Is “succession planning” in an operating agreement essentially a section that deals with the transfer of membership interest in the event a member wishes to sell their interest, dies, is declared incompetent or goes bankrupt?

If those events are covered, does the operating agreement “provide for succession?”

Or, does providing for succession involve more specifics as to what qualifications a new member must have in order to become a voting member versus an assignee?

– Laurie, Texas


Most “template” operating agreements have transfer of membership interest provisions that essentially state that if a membership interest is transferred involuntarily, the transferee does not have voting rights unless the other members agree.

A provision like the above gives the LLC charging order protection, and is an asset protection tool. There is some adverse caselaw (in the bankruptcy context) when single member LLCs try this technique. Advanced asset protection is a tricky area of the law, and prone to abuse.

As a general rule, once you start getting into the finer details of clauses in operating agreements, you really need to think about consulting an attorney.

Services like Legalzoom and their cohorts are excellent resources for routine filings such as setting up your LLC and acting as registered agent and even for giving you a template operating agreement.

When you get into asset protection and the like, you must consult an attorney. Drafting a complex contract based on what “some guy on the internet” told you is foolish–even if “that guy” is me!

My suggestion is that you use online services like Legalzoom to do the routine filings, and use the savings from that to hire an attorney to write a customized operating agreement for your LLC.

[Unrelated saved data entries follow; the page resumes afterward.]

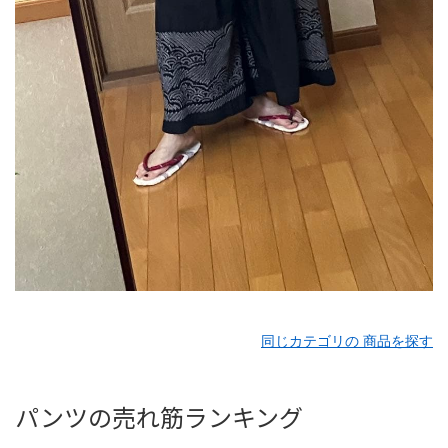
同じカテゴリの 商品を探す
パンツの売れ筋ランキング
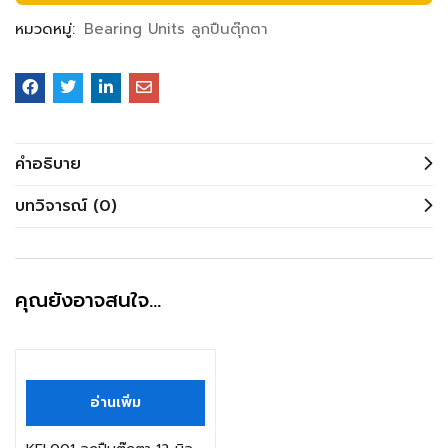
หมวดหมู่:
Bearing Units ลูกปืนตุ๊กตา
คำอธิบาย
บทวิจารณ์ (0)
คุณยังอาจสนใจ…
สินค้าหมดแล้ว
อ่านเพิ่ม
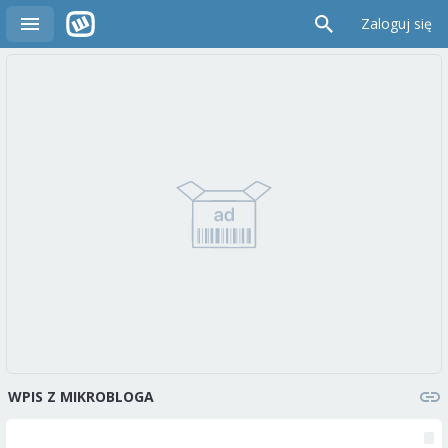
Zaloguj się
WPIS Z MIKROBLOGA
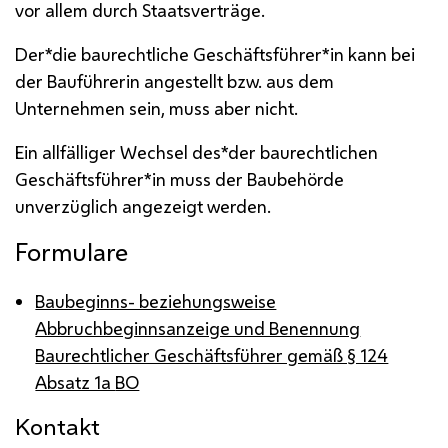
vor allem durch Staatsverträge.
Der*die baurechtliche Geschäftsführer*in kann bei
der Bauführerin angestellt
bzw.
aus dem
Unternehmen sein, muss aber nicht.
Ein allfälliger Wechsel des*der baurechtlichen
Geschäftsführer*in muss der Baubehörde
unverzüglich angezeigt werden.
Formulare
Baubeginns- beziehungsweise
Abbruchbeginnsanzeige und Benennung
Baurechtlicher Geschäftsführer gemäß § 124
Absatz 1a
BO
Kontakt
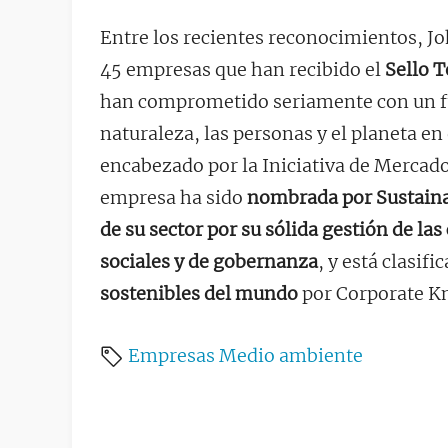
Entre los recientes reconocimientos, J
45 empresas que han recibido el
Sello T
han comprometido seriamente con un fu
naturaleza, las personas y el planeta en
encabezado por la Iniciativa de Mercado
empresa ha sido
nombrada por Sustaina
de su sector por su sólida gestión de l
sociales y de gobernanza
, y está clasif
sostenibles del mundo
por Corporate Kn
Empresas
Medio ambiente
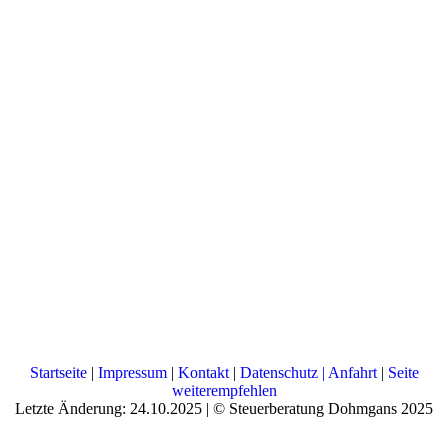
Startseite
|
Impressum
|
Kontakt
|
Datenschutz
| Anfahrt
|
Seite
weiterempfehlen
Letzte Änderung: 24.10.2025 | © Steuerberatung Dohmgans 2025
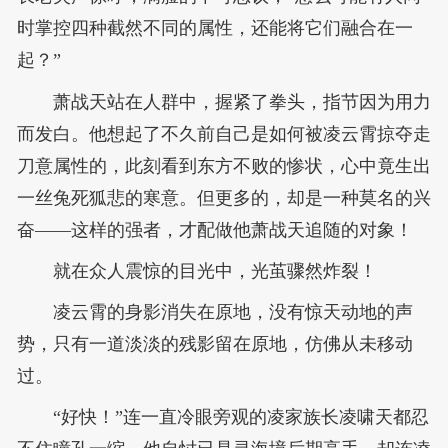
时掌控四种截然不同的属性，还能将它们融合在一
起？”
萧战天站在人群中，握紧了拳头，指节因为用力
而发白。他想起了不久前自己是如何被凌云霄掠夺走
刀意属性的，此刻看到东方不败的惨状，心中竟生出
一丝兔死狐悲的寒意。但更多的，却是一种莫名的兴
奋——这样的强者，才配做他萧战天追随的对象！
就在众人震惊的目光中，光茧骤然炸裂！
凌云霄的身影消失在原地，没有惊天动地的声
势，只有一道淡淡的残影留在原地，仿佛从未移动
过。
“好快！”连一直冷眼旁观的凌家族长凌啸天都忍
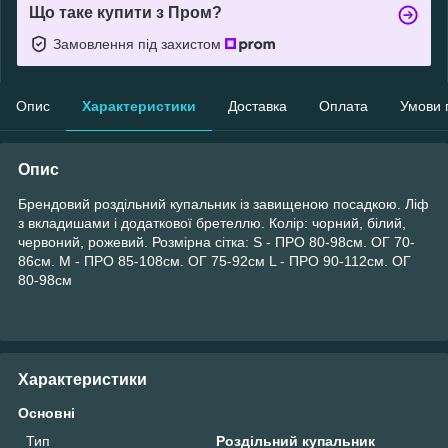
Що таке купити з Пром?
Замовлення під захистом
Опис
Характеристики
Доставка
Оплата
Умови 
Опис
Брендовий роздільний купальник із завищеною посадкою. Ліф
з вкладишами і додаткової бретеллю. Колір: чорний, білий,
червоний, рожевий. Розмірна сітка: S - ПРО 80-98см. ОГ 70-
86см. M - ПРО 85-108см. ОГ 75-92см L - ПРО 90-112см. ОГ
80-98см
Характеристики
Основні
Тип
Роздільний купальник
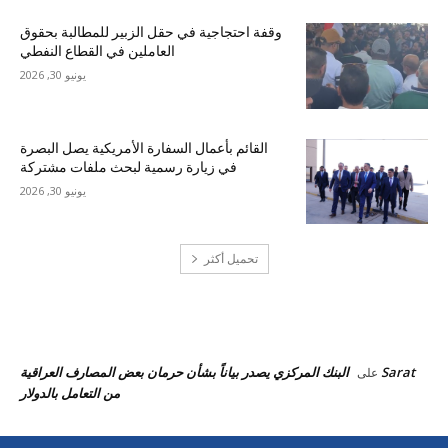
وقفة احتجاجية في حقل الزبير للمطالبة بحقوق
العاملين في القطاع النفطي
يونيو 30, 2026
القائم بأعمال السفارة الأمريكية يصل البصرة
في زيارة رسمية لبحث ملفات مشتركة
يونيو 30, 2026
تحميل أكثر
احدث التعليقات
Sarat
البنك المركزي يصدر بياناً بشأن حرمان بعض المصارف العراقية
على
من التعامل بالدولار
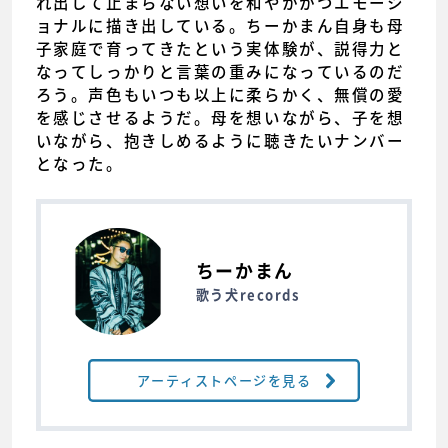
れ出して止まらない想いを和やかかつエモーシ
ョナルに描き出している。ちーかまん自身も母
子家庭で育ってきたという実体験が、説得力と
なってしっかりと言葉の重みになっているのだ
ろう。声色もいつも以上に柔らかく、無償の愛
を感じさせるようだ。母を想いながら、子を想
いながら、抱きしめるように聴きたいナンバー
となった。
ちーかまん
歌う犬records
アーティストページを見る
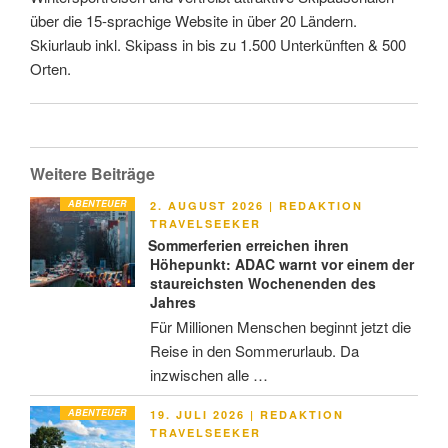
über die 15-sprachige Website in über 20 Ländern.
Skiurlaub inkl. Skipass in bis zu 1.500 Unterkünften & 500
Orten.
Weitere Beiträge
ABENTEUER
VERÖFFENTLICHT
2. AUGUST 2026
|
REDAKTION
AM
TRAVELSEEKER
Sommerferien erreichen ihren
Höhepunkt: ADAC warnt vor einem der
staureichsten Wochenenden des
Jahres
Für Millionen Menschen beginnt jetzt die
Reise in den Sommerurlaub. Da
inzwischen alle …
ABENTEUER
VERÖFFENTLICHT
19. JULI 2026
|
REDAKTION
AM
TRAVELSEEKER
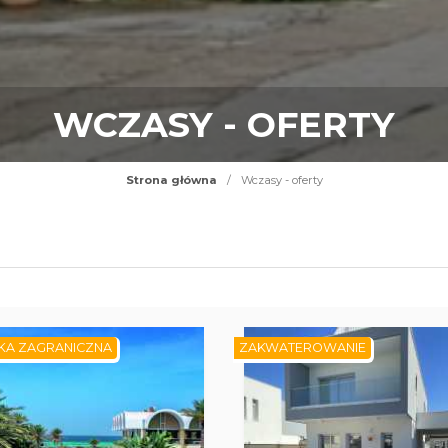
WCZASY - OFERTY
Strona główna
/
Wczasy - oferty
KA ZAGRANICZNA
ZAKWATEROWANIE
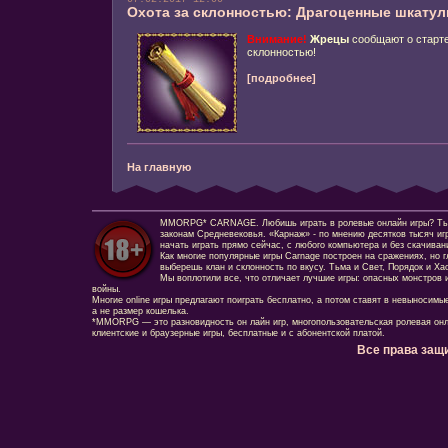
Охота за склонностью: Драгоценные шкатул
Внимание!
Жрецы
сообщают о старт
склонностью!
[подробнее]
На главную
MMORPG* CARNAGE. Любишь играть в ролевые онлайн игры? Ты сд
законам Средневековья. «Карнаж» - по мнению десятков тысяч иг
начать играть прямо сейчас, с любого компьютера и без скачиван
Как многие популярные игры Carnage построен на сражениях, но г
выберешь клан и склонность по вкусу. Тьма и Свет, Порядок и Ха
Мы воплотили все, что отличает лучшие игры: опасных монстров и
войны.
Многие online игры предлагают поиграть бесплатно, а потом ставят в невыносимы
а не размер кошелька.
*MMORPG — это разновидность он лайн игр, многопользовательская ролевая онл
клиентские и браузерные игры, бесплатные и с абонентской платой.
Все права защ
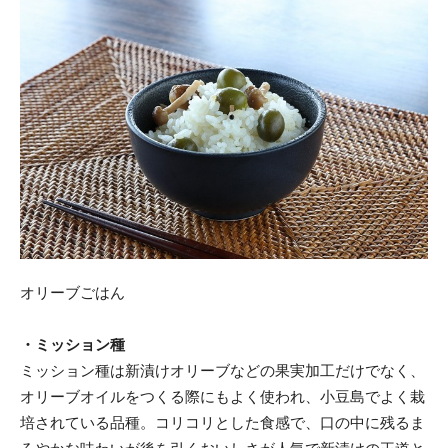
オリーブごはん
・ミッション種
ミッション種は新漬けオリーブなどの果実加工だけでなく、
オリーブオイルをつくる際にもよく使われ、小豆島でよく栽
培されている品種。コリコリとした食感で、口の中に残るま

An LLC membership interest is an asset like a share of stock, and in that sense, upon the death of the owner, it will be distributed according to the decedent’s will (or in the absence of a will, via state law). What rights the person inheriting the membership interest will have in terms of control of the LLC, voting rights, the right to force distributions of profits and so forth, is determined by the operating agreement. That is where the asset protection issues discussed above come into play.